- Work instructions -
Print every entry exactly as it appears, but skip the pictures.

*** Opening of Entries supplied ***

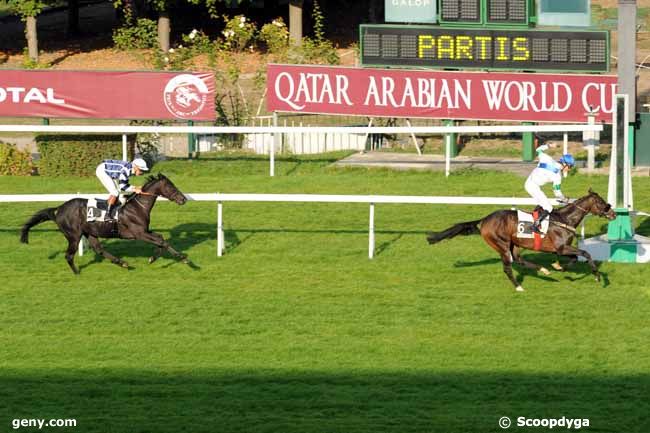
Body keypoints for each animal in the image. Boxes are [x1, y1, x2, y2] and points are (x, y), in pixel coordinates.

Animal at [20, 173, 187, 272]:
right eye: (171, 186)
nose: (183, 199)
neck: (137, 207)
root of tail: (59, 208)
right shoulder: (138, 233)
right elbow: (161, 241)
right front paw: (184, 258)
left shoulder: (145, 231)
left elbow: (160, 238)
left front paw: (153, 258)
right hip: (74, 235)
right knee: (69, 255)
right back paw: (77, 272)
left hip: (90, 232)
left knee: (98, 249)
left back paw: (122, 263)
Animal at [426, 188, 612, 290]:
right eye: (601, 202)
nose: (613, 213)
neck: (565, 219)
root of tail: (484, 220)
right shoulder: (561, 248)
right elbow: (586, 253)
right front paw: (597, 277)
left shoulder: (561, 249)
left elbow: (574, 258)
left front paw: (558, 267)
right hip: (501, 244)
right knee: (508, 266)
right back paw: (519, 286)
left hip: (514, 243)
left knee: (518, 259)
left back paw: (543, 271)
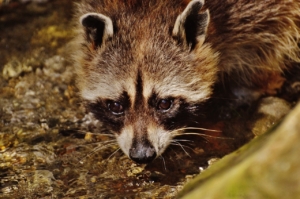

*** Close of Entries supplied ***

- Written answer -
Body keypoints for each animal in the image. Boxes are [x1, y1, x2, y2] and points are (x, y), in pixel coordinates.

Animal at [20, 173, 187, 272]:
right eye: (171, 186)
nose: (183, 199)
neck: (137, 207)
root of tail: (59, 208)
right shoulder: (138, 233)
right elbow: (161, 241)
right front paw: (184, 258)
left shoulder: (145, 231)
left elbow: (160, 238)
left front paw: (153, 258)
right hip: (74, 235)
right knee: (69, 255)
right back paw: (77, 272)
left hip: (90, 232)
left knee: (98, 249)
left back paw: (122, 263)
Animal at [426, 188, 612, 290]:
right eye: (601, 202)
nose: (613, 213)
neck: (565, 219)
root of tail: (484, 220)
right shoulder: (561, 248)
right elbow: (586, 253)
right front paw: (597, 277)
left shoulder: (561, 249)
left elbow: (574, 258)
left front paw: (558, 267)
right hip: (501, 244)
right knee: (508, 266)
right back paw: (519, 286)
left hip: (514, 243)
left knee: (518, 259)
left back paw: (543, 271)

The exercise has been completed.